:: Work instruction ::
Locate each line in the records containing "wire". Copy it.

BEGIN Data for this exercise

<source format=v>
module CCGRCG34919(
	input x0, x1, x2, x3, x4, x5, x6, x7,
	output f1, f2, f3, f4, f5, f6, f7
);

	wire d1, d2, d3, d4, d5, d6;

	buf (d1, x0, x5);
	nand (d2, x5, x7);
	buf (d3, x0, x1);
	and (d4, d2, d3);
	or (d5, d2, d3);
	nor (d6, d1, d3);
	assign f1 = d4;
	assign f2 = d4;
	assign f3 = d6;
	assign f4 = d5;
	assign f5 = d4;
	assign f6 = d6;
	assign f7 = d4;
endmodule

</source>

END Data for this exercise
BEGIN Data for this exercise

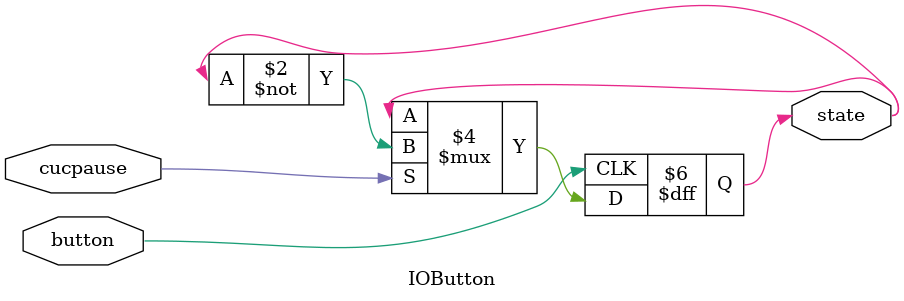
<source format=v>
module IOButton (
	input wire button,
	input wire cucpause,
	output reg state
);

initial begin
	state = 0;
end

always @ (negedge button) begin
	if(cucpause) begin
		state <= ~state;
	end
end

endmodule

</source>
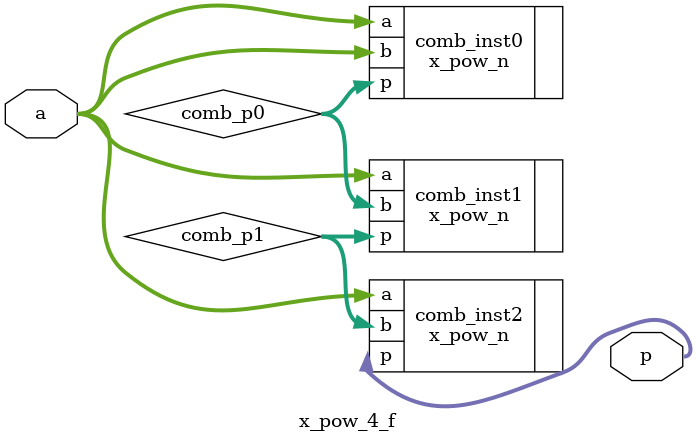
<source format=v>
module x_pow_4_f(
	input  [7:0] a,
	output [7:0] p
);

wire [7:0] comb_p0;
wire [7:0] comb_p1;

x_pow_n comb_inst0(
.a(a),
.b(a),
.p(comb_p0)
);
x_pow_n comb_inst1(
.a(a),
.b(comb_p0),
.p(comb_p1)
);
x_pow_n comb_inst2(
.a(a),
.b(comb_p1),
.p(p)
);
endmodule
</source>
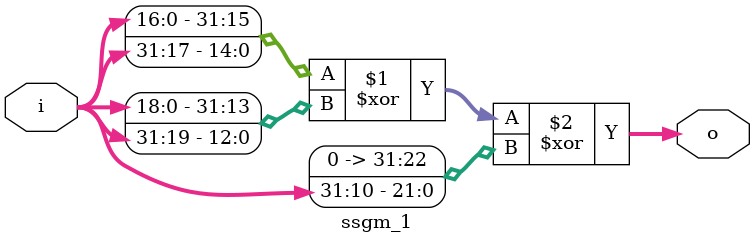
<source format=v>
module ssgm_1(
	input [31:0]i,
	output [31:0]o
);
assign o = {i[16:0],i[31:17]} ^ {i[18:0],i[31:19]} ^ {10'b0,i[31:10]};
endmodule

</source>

END Data for this exercise
BEGIN Data for this exercise

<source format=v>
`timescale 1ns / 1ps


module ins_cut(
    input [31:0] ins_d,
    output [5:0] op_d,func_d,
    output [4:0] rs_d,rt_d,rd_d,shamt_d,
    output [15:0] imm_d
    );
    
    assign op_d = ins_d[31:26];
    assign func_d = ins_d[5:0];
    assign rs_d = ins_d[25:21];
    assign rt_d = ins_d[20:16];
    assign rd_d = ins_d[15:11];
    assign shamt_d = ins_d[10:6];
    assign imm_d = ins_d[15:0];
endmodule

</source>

END Data for this exercise

:: Solution for this problem ::
	wire d1, d2, d3, d4, d5, d6;
	input wire button,
	input wire cucpause,
wire [7:0] comb_p0;
wire [7:0] comb_p1;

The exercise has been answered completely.